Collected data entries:
▬▬▬▬▬▬▬▬▬▬

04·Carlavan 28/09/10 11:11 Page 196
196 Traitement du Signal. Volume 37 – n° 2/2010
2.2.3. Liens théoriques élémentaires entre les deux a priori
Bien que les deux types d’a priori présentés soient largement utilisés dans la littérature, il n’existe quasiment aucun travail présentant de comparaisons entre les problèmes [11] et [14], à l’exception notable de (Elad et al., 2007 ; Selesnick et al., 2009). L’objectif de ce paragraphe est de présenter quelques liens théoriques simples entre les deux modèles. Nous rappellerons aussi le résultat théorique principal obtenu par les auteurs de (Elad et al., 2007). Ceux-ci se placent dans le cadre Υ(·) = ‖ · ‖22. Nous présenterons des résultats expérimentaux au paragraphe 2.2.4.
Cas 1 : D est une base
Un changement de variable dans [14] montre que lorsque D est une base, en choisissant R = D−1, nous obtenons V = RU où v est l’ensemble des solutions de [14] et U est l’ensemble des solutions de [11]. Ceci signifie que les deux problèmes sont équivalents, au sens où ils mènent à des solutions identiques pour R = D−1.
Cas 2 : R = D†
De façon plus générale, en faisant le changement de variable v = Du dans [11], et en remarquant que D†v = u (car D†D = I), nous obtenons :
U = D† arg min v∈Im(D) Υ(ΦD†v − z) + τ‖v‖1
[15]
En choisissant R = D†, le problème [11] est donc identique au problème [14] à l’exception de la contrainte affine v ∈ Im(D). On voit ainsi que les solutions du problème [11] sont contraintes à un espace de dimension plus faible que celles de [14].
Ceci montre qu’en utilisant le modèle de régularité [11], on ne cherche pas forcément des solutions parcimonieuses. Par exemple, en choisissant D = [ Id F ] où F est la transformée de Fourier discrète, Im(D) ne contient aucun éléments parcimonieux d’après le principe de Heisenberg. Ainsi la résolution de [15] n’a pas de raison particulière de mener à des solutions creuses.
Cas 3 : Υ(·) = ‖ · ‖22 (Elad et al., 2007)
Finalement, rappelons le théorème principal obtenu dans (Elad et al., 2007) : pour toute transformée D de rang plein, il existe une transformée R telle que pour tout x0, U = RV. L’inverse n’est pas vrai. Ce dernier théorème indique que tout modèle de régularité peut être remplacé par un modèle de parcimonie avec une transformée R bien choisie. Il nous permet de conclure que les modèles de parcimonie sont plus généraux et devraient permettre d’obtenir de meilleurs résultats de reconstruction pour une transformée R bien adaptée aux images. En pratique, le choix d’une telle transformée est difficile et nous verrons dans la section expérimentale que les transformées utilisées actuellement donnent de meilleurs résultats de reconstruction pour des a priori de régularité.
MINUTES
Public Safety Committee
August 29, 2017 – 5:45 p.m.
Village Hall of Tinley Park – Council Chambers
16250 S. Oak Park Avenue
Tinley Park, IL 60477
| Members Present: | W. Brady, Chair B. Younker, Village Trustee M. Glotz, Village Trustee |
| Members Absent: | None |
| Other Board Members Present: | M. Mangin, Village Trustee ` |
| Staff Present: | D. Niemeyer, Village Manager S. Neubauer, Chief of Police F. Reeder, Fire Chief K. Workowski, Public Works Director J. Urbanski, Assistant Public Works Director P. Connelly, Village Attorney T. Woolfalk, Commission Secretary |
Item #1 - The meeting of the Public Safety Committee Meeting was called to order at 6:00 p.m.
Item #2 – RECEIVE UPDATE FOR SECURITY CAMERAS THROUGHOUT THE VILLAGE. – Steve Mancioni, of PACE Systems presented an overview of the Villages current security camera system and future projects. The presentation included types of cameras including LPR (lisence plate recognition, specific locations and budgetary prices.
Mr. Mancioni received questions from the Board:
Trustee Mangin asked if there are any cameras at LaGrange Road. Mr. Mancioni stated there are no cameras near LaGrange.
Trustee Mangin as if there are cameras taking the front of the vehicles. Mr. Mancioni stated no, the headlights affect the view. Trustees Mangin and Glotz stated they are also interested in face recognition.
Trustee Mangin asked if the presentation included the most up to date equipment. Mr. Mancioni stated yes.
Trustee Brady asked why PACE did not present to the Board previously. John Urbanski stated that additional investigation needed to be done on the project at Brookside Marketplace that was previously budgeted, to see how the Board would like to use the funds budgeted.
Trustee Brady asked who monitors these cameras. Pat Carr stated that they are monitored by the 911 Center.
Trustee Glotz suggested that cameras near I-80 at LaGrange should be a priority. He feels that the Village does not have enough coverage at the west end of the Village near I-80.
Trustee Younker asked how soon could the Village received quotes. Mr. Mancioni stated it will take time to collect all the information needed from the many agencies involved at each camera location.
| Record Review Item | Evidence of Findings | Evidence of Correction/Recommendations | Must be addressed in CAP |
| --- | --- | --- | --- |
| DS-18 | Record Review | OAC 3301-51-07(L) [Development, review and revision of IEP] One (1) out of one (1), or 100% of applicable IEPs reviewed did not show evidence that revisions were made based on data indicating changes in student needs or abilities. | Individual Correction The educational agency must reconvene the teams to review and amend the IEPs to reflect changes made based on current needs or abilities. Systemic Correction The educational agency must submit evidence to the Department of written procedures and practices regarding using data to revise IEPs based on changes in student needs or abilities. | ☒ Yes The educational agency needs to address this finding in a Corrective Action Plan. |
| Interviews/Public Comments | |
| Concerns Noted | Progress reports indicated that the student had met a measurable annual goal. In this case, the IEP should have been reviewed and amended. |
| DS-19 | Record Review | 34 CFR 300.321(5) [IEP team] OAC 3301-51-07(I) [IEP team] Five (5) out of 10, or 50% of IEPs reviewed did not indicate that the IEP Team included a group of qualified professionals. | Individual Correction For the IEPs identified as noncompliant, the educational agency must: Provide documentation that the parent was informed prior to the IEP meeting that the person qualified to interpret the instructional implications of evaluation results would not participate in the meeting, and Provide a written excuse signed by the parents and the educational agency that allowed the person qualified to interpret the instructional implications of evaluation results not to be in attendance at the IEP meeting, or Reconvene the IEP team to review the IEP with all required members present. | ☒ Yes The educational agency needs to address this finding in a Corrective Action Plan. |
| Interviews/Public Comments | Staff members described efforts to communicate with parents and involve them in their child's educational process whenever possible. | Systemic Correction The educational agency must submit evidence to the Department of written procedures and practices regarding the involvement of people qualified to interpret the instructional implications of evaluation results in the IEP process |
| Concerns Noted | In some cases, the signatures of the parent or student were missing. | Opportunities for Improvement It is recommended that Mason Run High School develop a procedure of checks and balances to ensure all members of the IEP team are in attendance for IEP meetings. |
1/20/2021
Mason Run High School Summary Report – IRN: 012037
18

▬▬▬▬▬▬▬▬▬▬

» Exercise
Reproduce only this range: the first line of the data above through the line with "2.2.3. Liens théoriques", both included, exactly as written.

» Exercise output
04·Carlavan 28/09/10 11:11 Page 196
196 Traitement du Signal. Volume 37 – n° 2/2010
2.2.3. Liens théoriques élémentaires entre les deux a priori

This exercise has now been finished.